In the 19th century, America’s obsession with Westward expansion was combined with the promise of gold in the California hills. Needless to say, this led many young entrepreneurs to strike out on their own, traveling across the continent to pan for gold in hopes of securing vast wealth. Some of these miners were disappointed to discover that their treasures were actually fool’s gold.
Iron pyrite proves the adage that “all that glistens is not gold.” But that’s not to say that fool’s gold isn’t desirable in its own right. As a decorative piece, iron pyrite has a way of drawing admiring eyes. It makes for an interesting conversation piece as well, especially if the owner can trick his guests into believing it’s a lump of pure gold.

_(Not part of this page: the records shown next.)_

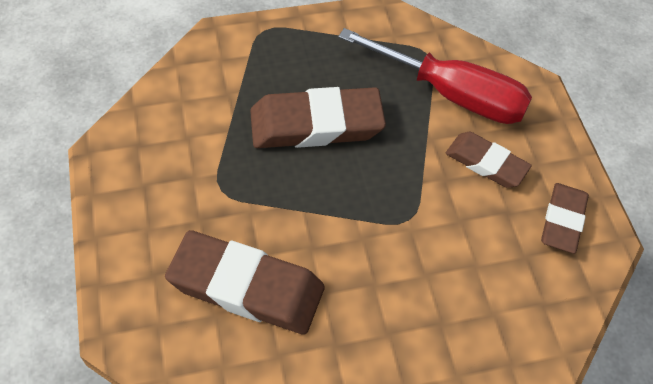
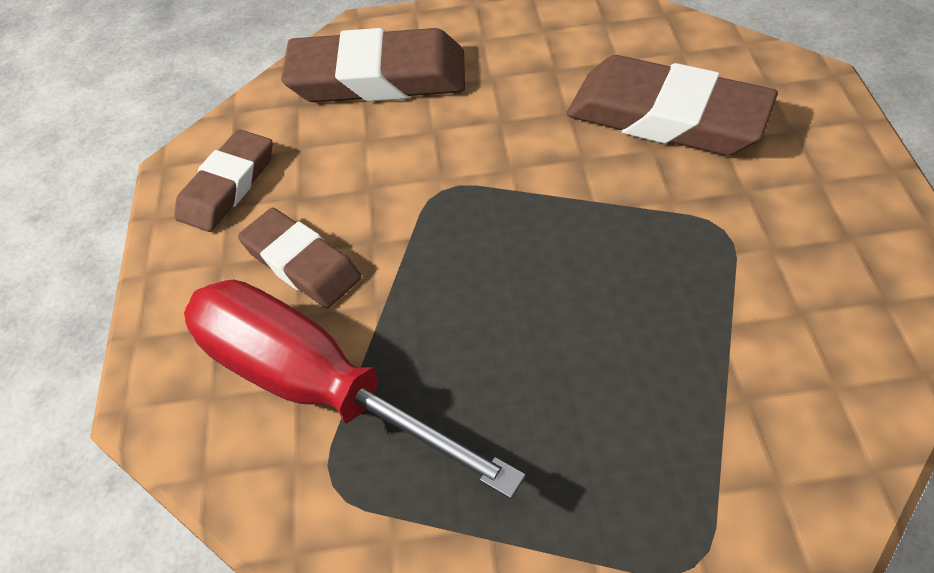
camera: 165 degrees left, 5 degrees down
brown eraser [250,87,386,148] -> brown eraser moved to [281,28,465,103]

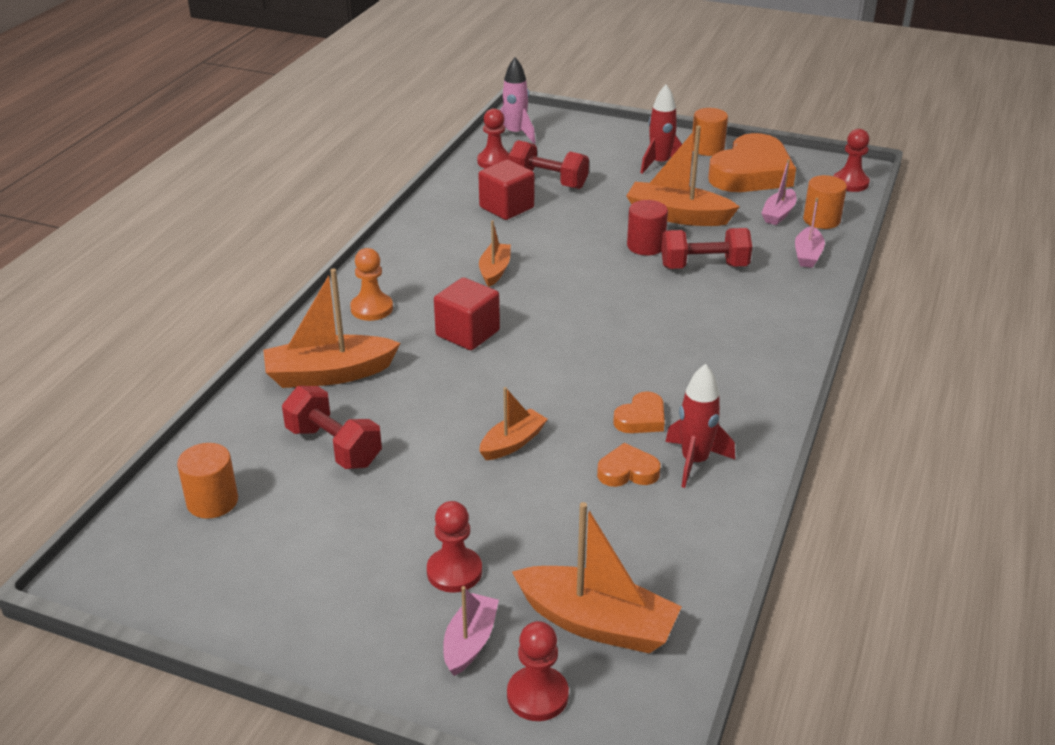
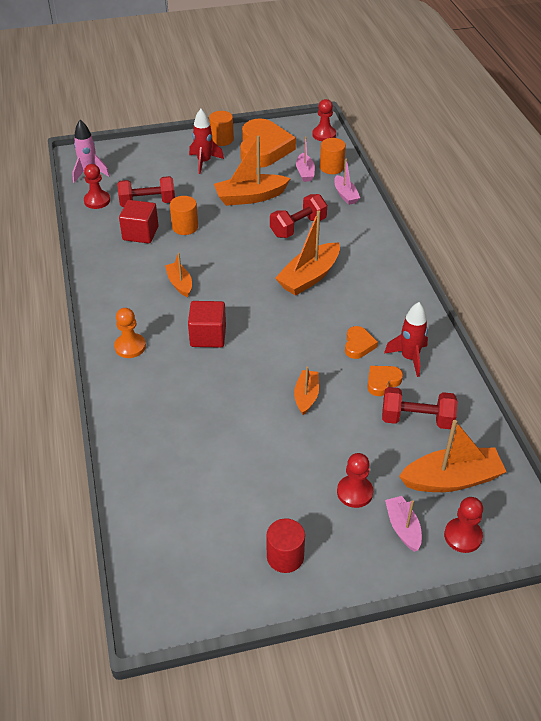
camera: 35 degrees left, 10 degrees up
orange cylinder [177,443,238,519] -> orange cylinder moved to [170,196,198,235]
orange boat [263,268,400,388] -> orange boat moved to [275,211,340,296]
red dumbbell [282,386,382,469] -> red dumbbell moved to [382,387,458,429]
red cylinder [627,200,668,255] -> red cylinder moved to [267,518,305,573]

The popularity of last year’s action blockbuster “Indiana Jones and the Kingdom of the Crystal Skull” brought renewed interest to a niche of Mesoamerican art. Crystal skulls have been discovered as artifacts and stored in museums and private collections. These skulls are themselves replicas of actual human skulls with some level of artistic license. The shape and color of the crystal goes a long way in determining a piece’s overall aesthetic effect.
Modern day craftsmen and craftswomen continue the tradition of carving crystal skulls. There are numerous apocryphal tales that imbue these skulls with supernatural powers. They have been said to cure diseases or enable the owner to become clairvoyant. For most people, however, crystal skulls make a striking decorative piece for the home.